* _Brief_
Count how many lines in the material below contain the string "roll", treating case as significant, and give only that number.

* _Data supplied_
☆ ☆ ☆ ☆ ☆ ☆ ☆

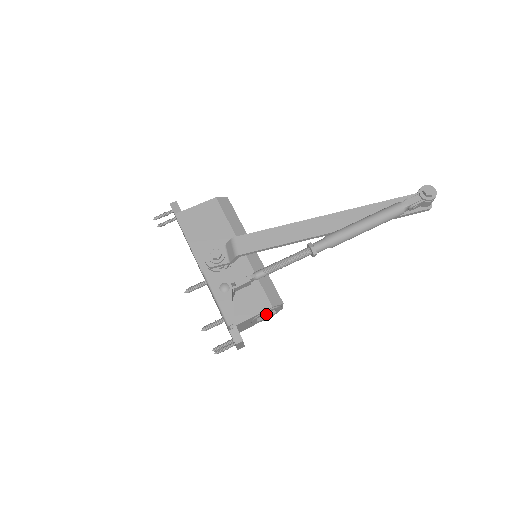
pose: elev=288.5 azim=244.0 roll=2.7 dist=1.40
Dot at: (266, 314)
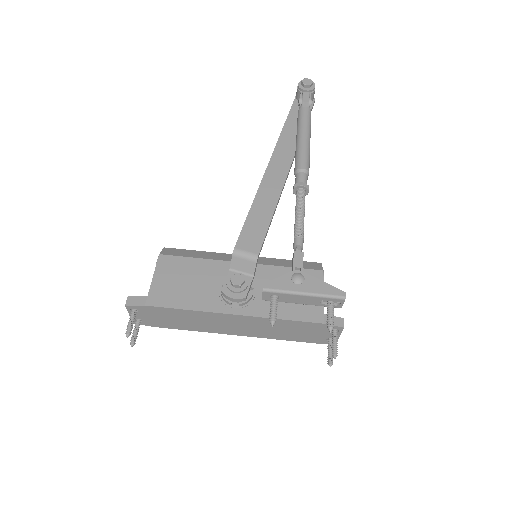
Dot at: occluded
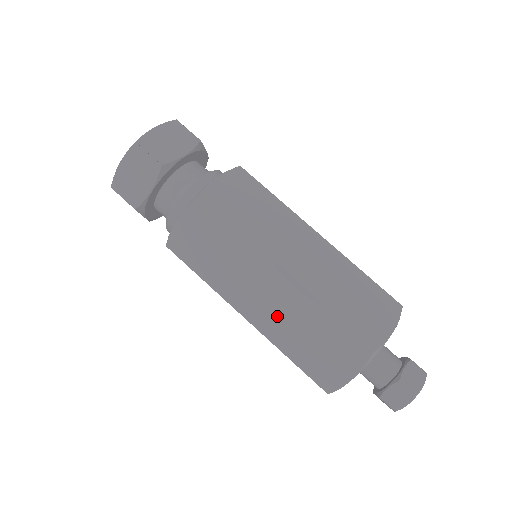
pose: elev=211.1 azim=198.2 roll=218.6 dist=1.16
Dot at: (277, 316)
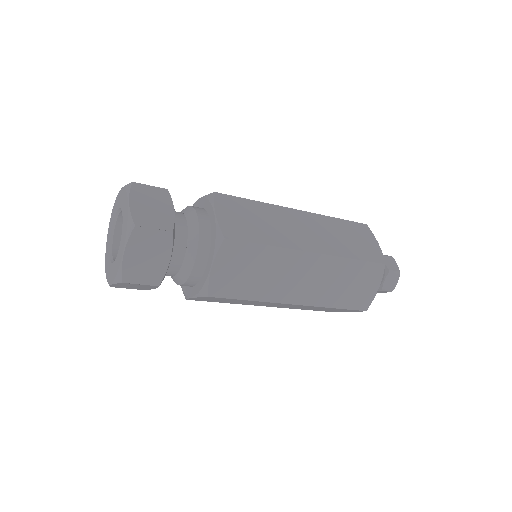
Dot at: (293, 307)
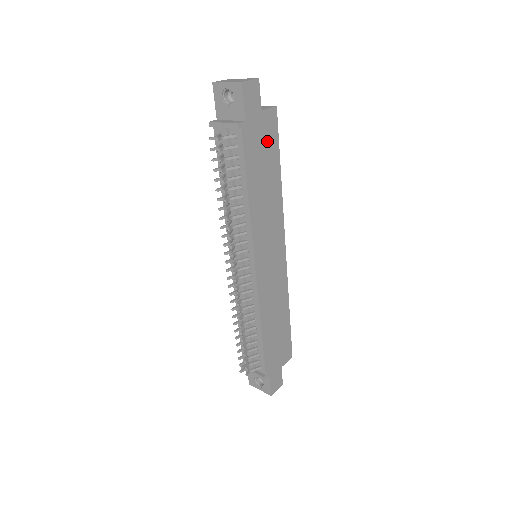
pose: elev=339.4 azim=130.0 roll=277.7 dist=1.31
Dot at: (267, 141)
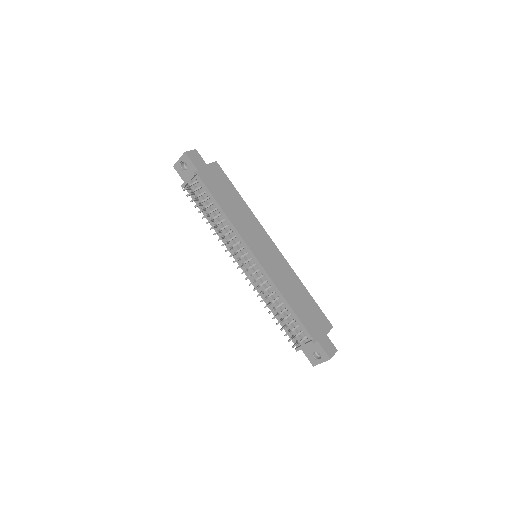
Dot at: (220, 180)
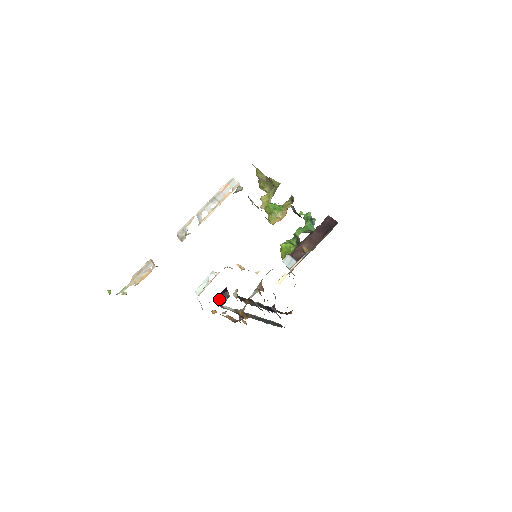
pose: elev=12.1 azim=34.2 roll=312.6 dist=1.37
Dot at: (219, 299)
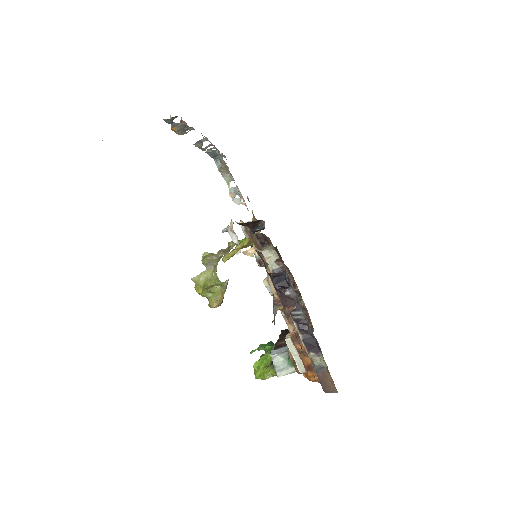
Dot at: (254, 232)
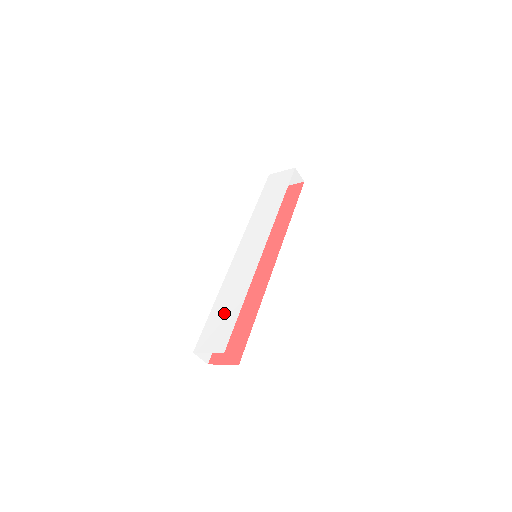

☆ ☆ ☆ ☆ ☆ ☆ ☆

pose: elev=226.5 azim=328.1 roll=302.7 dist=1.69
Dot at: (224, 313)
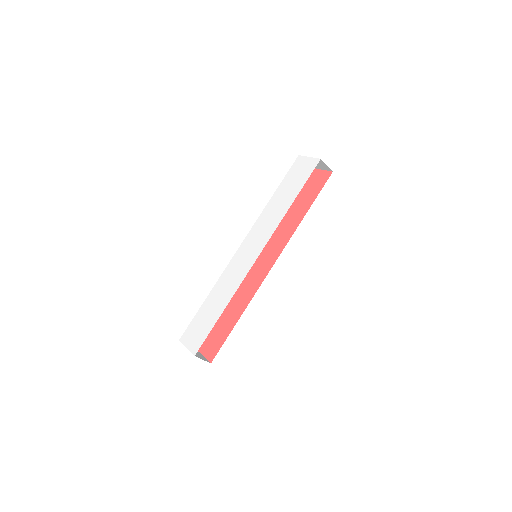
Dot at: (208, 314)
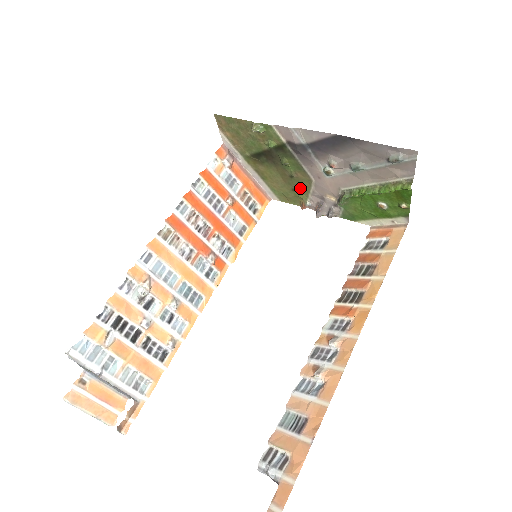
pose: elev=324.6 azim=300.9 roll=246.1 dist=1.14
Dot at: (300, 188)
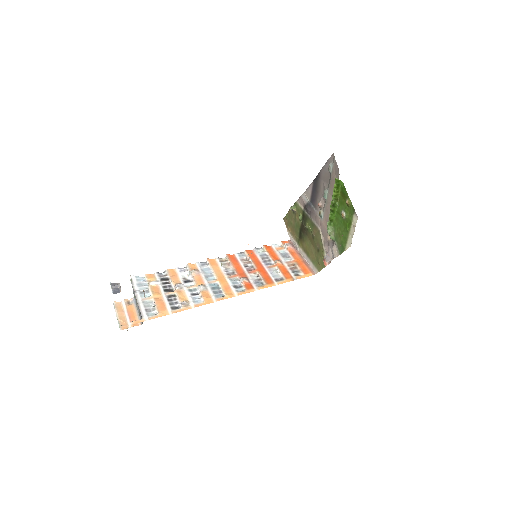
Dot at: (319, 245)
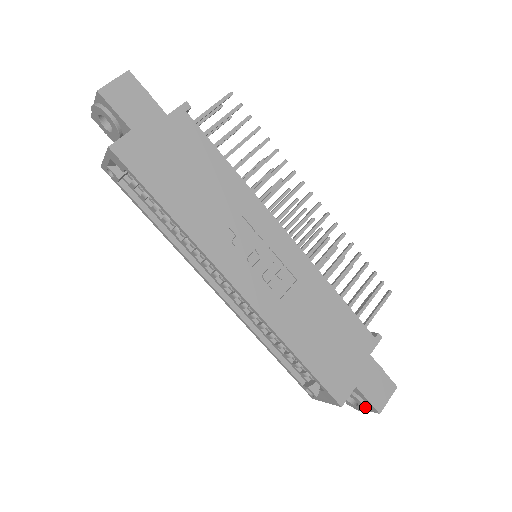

☆ ☆ ☆ ☆ ☆ ☆ ☆

* _Written answer_
6